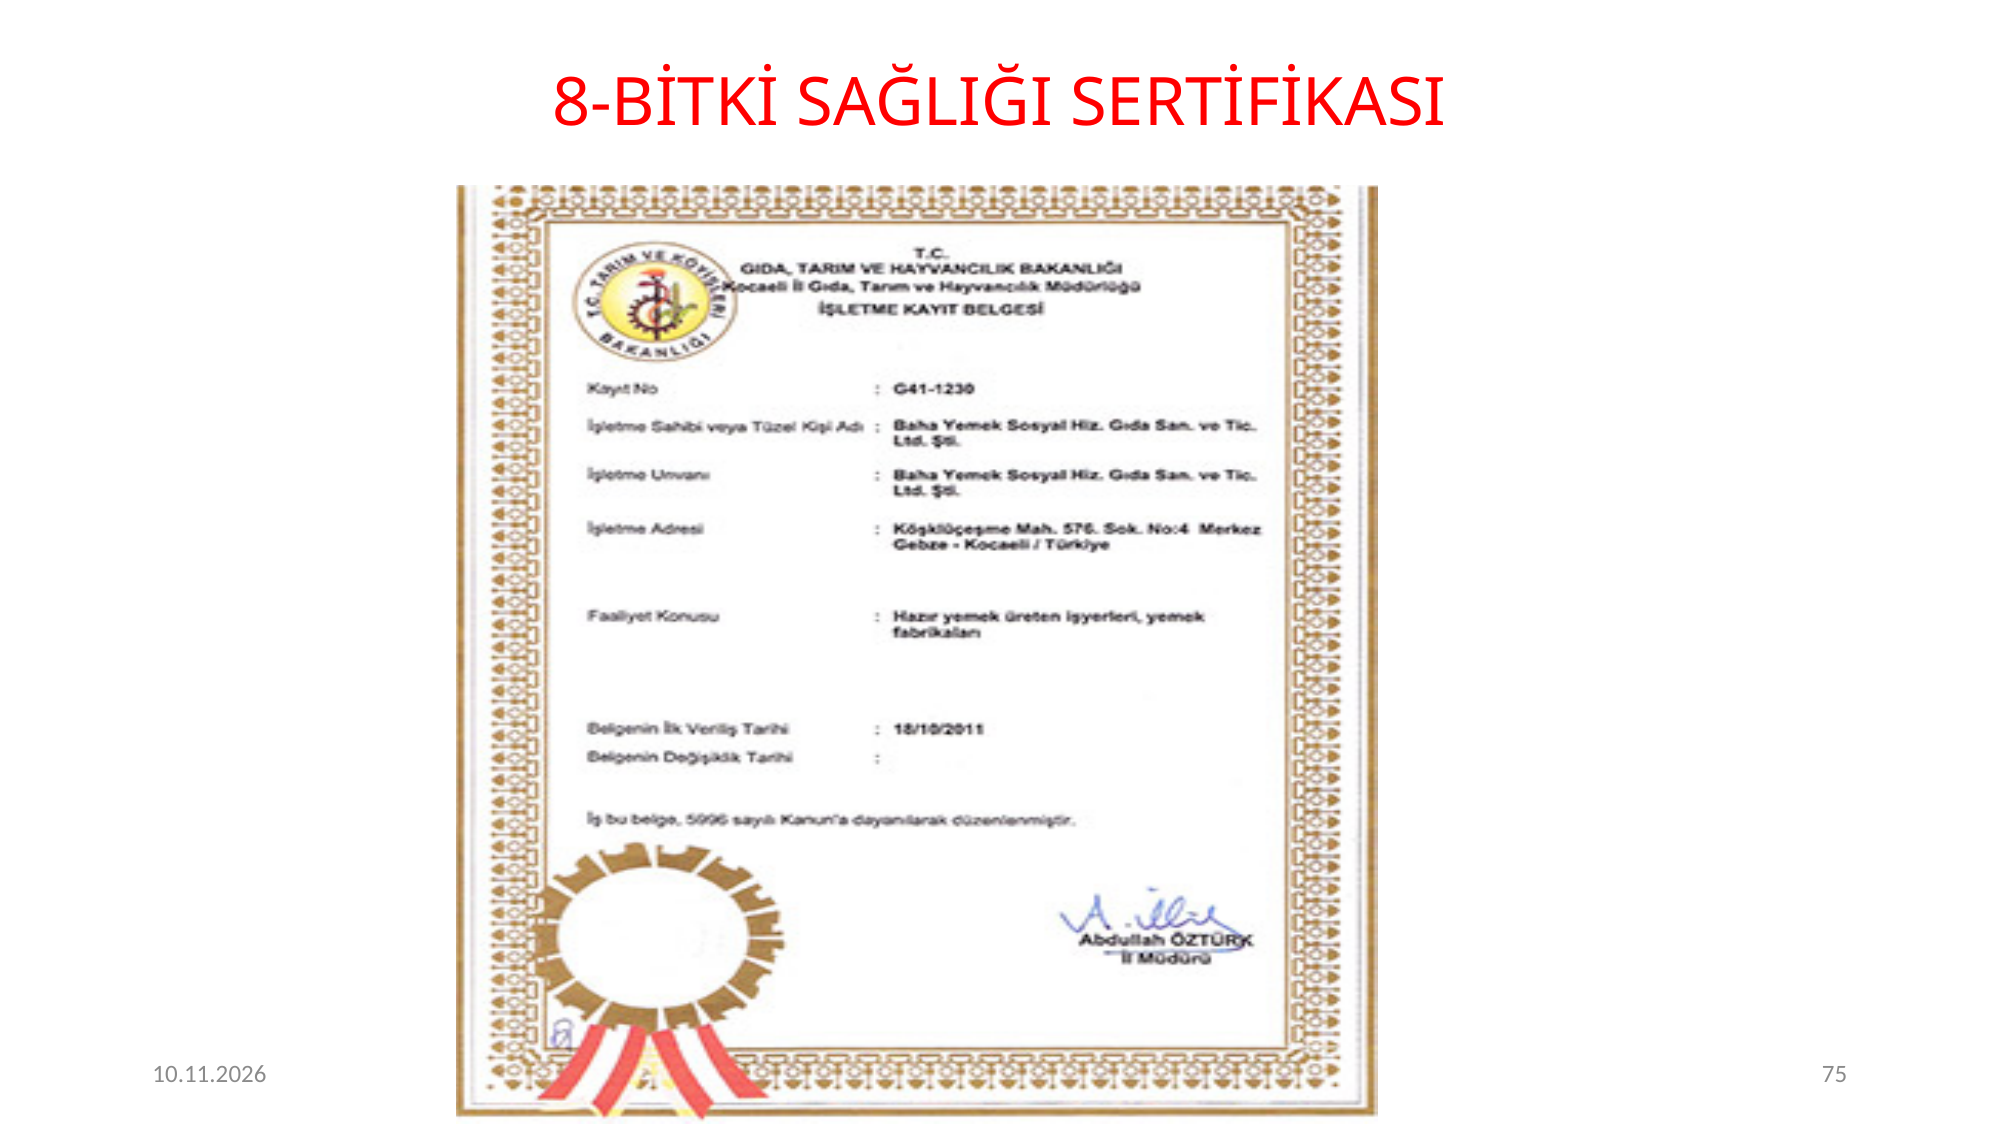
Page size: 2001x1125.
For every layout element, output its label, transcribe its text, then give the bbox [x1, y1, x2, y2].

picture [456, 185, 1378, 1124]
slide_number 75 [1412, 1042, 1863, 1103]
title 8-BİTKİ SAĞLIĞI SERTİFİKASI [137, 59, 1863, 148]
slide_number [137, 1042, 456, 1103]
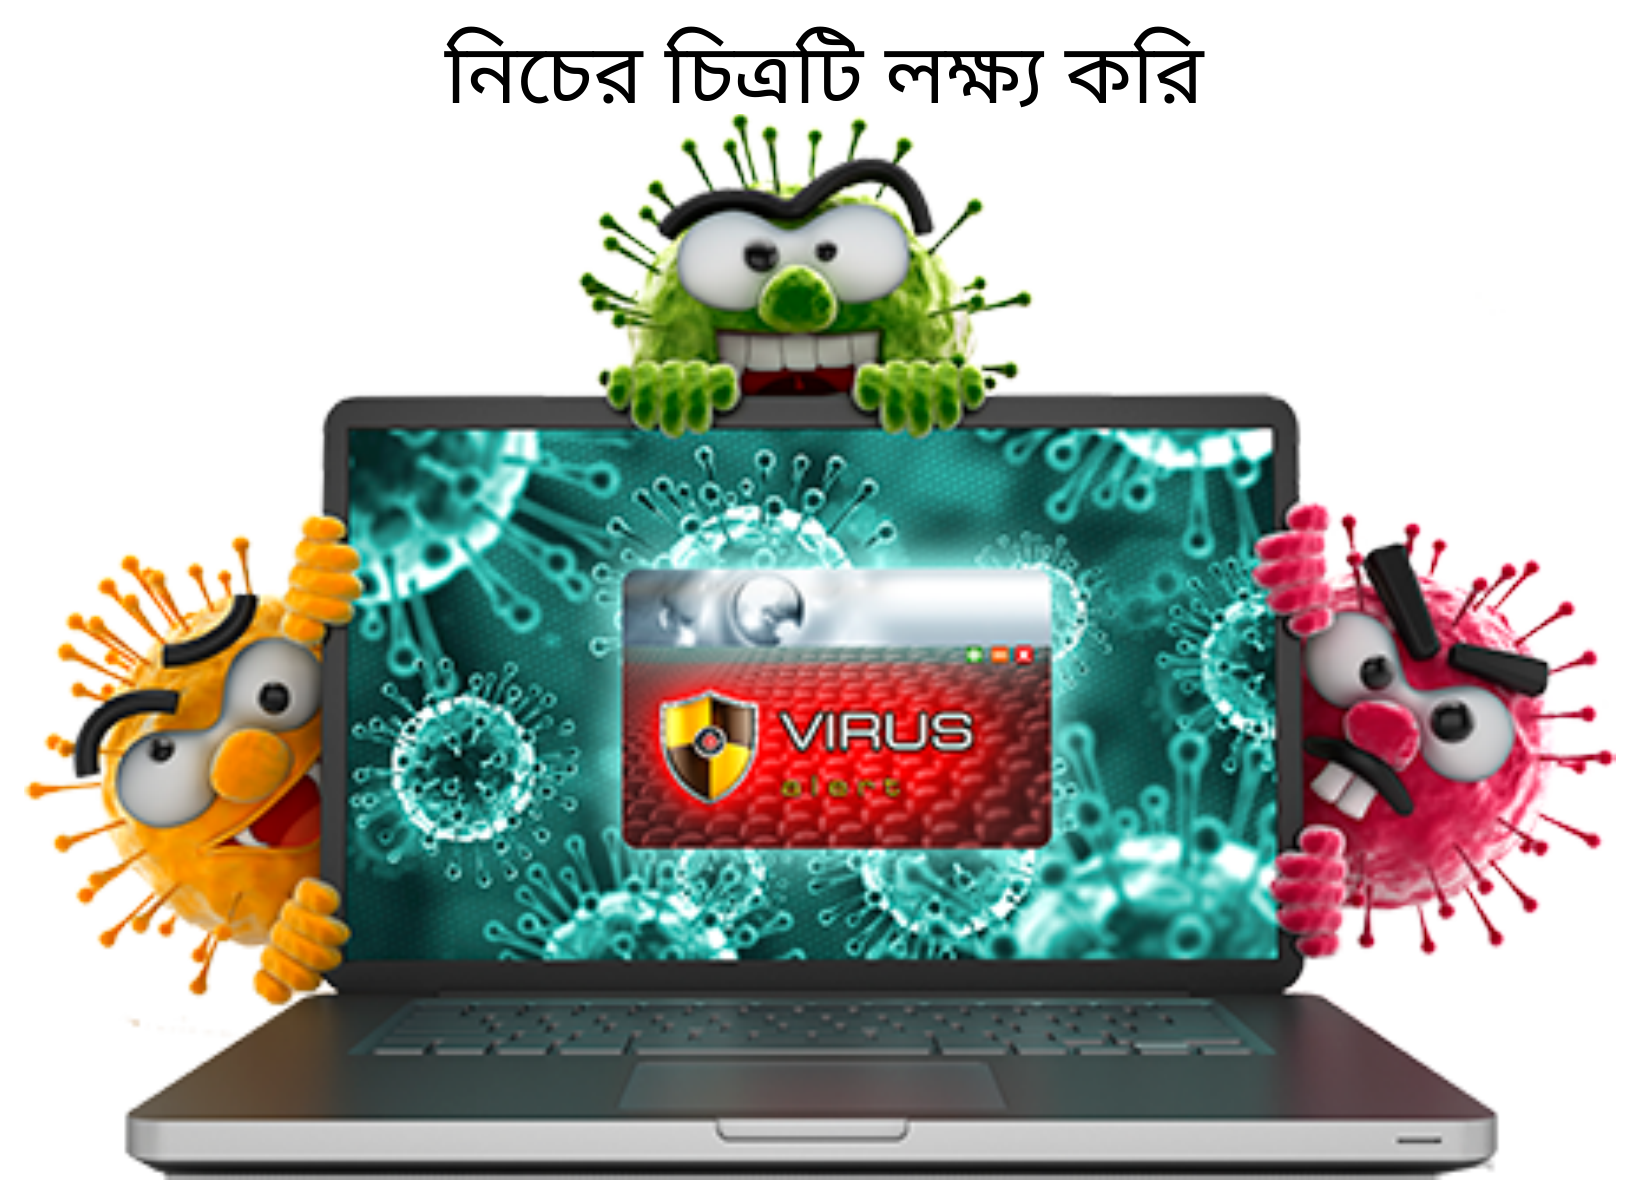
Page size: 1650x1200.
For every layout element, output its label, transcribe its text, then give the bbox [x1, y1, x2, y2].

text_box নিচের চিত্রটি লক্ষ্য করি [430, 12, 1220, 113]
picture [24, 114, 1617, 1180]
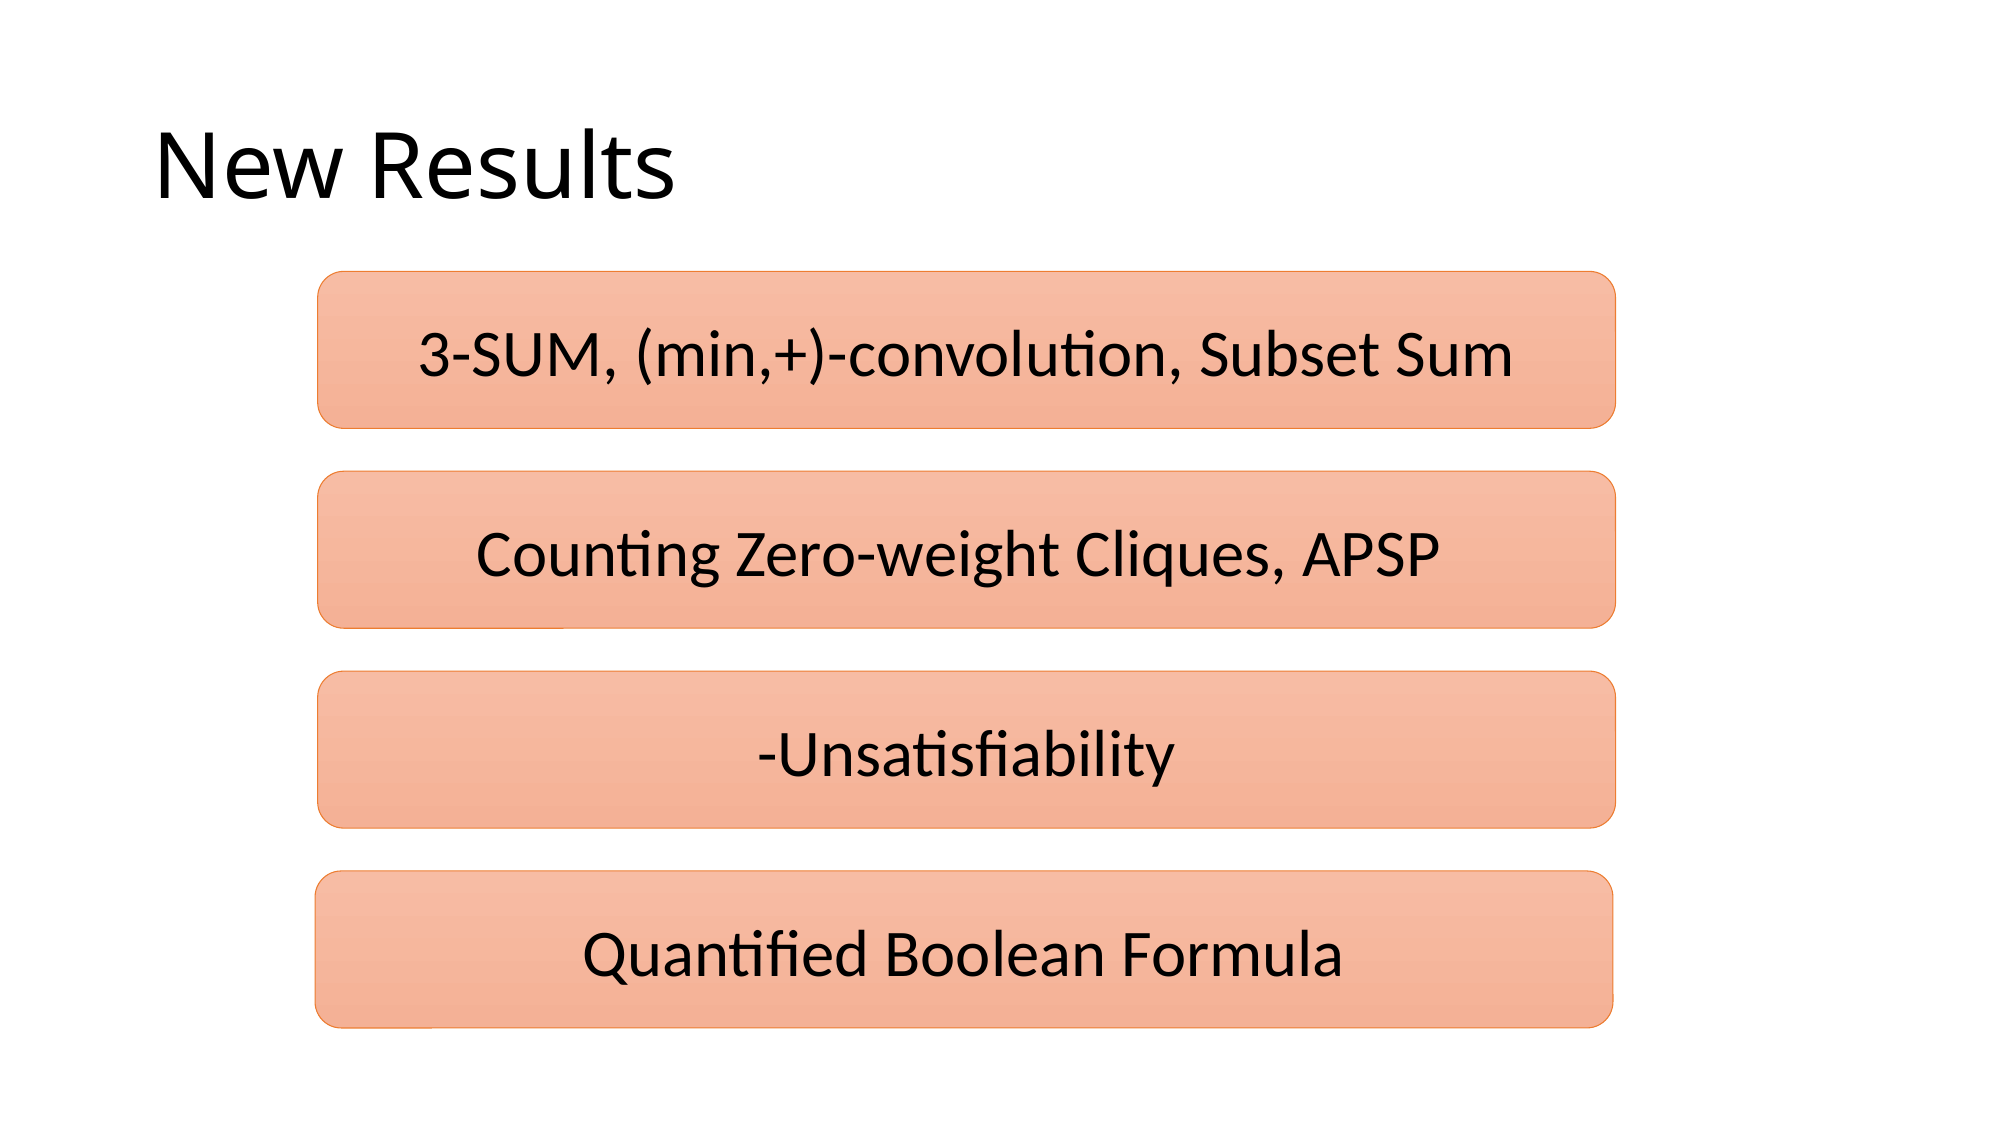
§
# YOUR GOAL:
The records above should be repeated exactly, with every picture omitted.

# WRITTEN ANSWER:
Page size: 2001x1125.
For every layout element, output its label, transcribe its text, then give the bbox [x1, y1, x2, y2].

picture [456, 185, 1378, 1124]
slide_number 75 [1412, 1042, 1863, 1103]
title 8-BİTKİ SAĞLIĞI SERTİFİKASI [137, 59, 1863, 148]
slide_number [137, 1042, 456, 1103]
Page size: 1650x1200.
For every layout element, output its label, transcribe its text, then give the bbox [x1, y1, x2, y2].

text_box নিচের চিত্রটি লক্ষ্য করি [430, 12, 1220, 113]
picture [24, 114, 1617, 1180]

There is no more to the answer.